◆ Problem requirements:
Determine how many lines of the listing below hold the string "anglais", then state that number alone.

◆ Source information:

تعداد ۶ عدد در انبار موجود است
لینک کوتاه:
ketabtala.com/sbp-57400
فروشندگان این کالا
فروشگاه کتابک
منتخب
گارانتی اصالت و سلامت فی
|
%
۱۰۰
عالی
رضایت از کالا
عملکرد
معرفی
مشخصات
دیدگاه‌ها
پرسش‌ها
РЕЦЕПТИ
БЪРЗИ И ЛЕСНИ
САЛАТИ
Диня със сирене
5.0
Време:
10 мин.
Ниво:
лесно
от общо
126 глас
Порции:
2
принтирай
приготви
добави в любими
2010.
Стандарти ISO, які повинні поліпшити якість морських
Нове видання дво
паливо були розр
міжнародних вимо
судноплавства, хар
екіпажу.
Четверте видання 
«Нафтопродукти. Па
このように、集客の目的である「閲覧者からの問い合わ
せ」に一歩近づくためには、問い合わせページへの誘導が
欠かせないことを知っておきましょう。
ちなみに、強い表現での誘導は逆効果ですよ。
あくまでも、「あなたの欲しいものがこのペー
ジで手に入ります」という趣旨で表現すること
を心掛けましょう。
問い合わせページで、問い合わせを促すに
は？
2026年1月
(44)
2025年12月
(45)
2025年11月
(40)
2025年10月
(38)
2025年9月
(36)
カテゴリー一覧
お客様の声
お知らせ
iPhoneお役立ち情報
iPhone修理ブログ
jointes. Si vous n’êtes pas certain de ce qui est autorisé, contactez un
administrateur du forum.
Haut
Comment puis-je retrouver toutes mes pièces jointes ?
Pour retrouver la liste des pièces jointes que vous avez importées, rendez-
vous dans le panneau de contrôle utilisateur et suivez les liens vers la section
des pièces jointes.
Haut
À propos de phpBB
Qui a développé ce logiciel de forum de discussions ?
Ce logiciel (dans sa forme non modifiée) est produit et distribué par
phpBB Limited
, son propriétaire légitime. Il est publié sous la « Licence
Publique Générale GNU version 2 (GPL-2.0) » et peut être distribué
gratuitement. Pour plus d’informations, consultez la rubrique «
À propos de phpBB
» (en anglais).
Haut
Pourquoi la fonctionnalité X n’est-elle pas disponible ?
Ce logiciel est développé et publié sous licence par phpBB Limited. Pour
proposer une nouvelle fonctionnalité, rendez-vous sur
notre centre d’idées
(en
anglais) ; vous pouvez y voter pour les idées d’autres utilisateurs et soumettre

◆ Result:
2